E. Hinge at hips to place hands back on dip bars as you extend legs long to return to the starting position.

Modified Push-Up

Why it works: Parallettes can be used to make push-ups harder, but they can be used to scale them down too. "The high bars almost serve as a tabletop, which allows a beginner to master the fundamental movement that a push-up is," says Takacs. To ease into push-ups with dip bars, turn one bar perpendicular to your body and perform incline push-ups with your hands on the bar and feet on the floor.

A. Start in a high plank position with hands on a dip bar perpendicular to body and directly underneath shoulders, with legs extended and feet hip-width apart.

B. Engage core by tucking tailbone and drawing navel in toward spine. Slowly bend elbows at a 45-degree angle to lower body, stopping when chest becomes even with the tops of the bar.

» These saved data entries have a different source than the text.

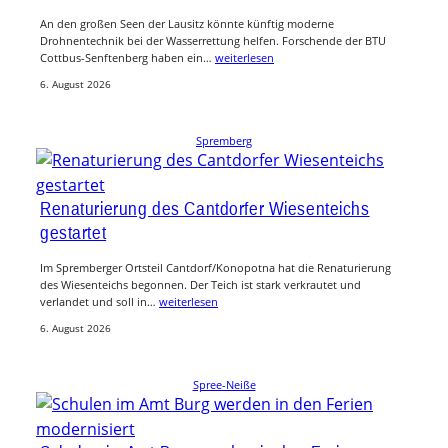
An den großen Seen der Lausitz könnte künftig moderne
Drohnentechnik bei der Wasserrettung helfen. Forschende der BTU
Cottbus-Senftenberg haben ein…
weiterlesen
6. August 2026
Spremberg
Renaturierung des Cantdorfer Wiesenteichs
gestartet
Im Spremberger Ortsteil Cantdorf/Konopotna hat die Renaturierung
des Wiesenteichs begonnen. Der Teich ist stark verkrautet und
verlandet und soll in…
weiterlesen
6. August 2026
Spree-Neiße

D. Push away from the bar to straighten arms.

Inverted Rows

Why it works: "One of the primary exercises I use the parallette bars for is an inverted row, to strengthen the back and core muscles," says DeVito. This move can also help you build to a traditional pull-up, if that's one of your goals.

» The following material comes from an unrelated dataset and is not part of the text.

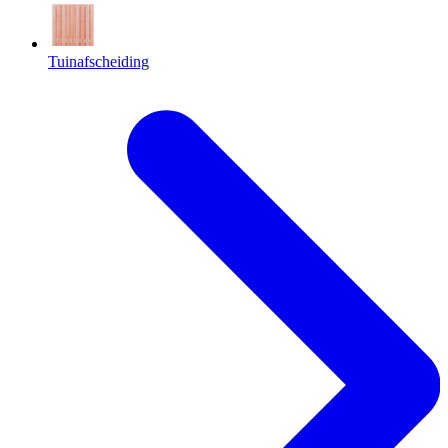
Tuinafscheiding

A. Sit on the floor between the bars, holding onto each with palms facing inward.

B. Either extend legs or keep legs bent with feet flat on the floor (the more horizontal body is, the tougher this movement will be), then lift hips off the floor and fully extend arms to start.

C. Pull chest up to the bars, keeping elbows in tight to sides.

D. Slowly and in a controlled manner, lower back to the starting position.

Pull-Up Modifications

Why it works: If you're not quite crushing pull-ups yet, the parallette bars can help you get there. Since your feet are on the ground (rather than hanging in mid-air), you don't have to pull your full body weight, giving you a chance to practice engaging your lats and nailing your form before progressing the movement.

A. Lie under a dip bar, set up so that the bar runs perpendicular to body and is directly over chest. Grab the bar with palms facing toward feet. Similar to inverted rows, either keep legs extended or bend knees for more assistance.

B. Engage lats and core and pull chest up toward the bar, with both elbows pointing toward feet. Keep body in a straight line from neck to tailbone.

C. Slowly and in a controlled manner, lower back to the starting position with arms fully extended.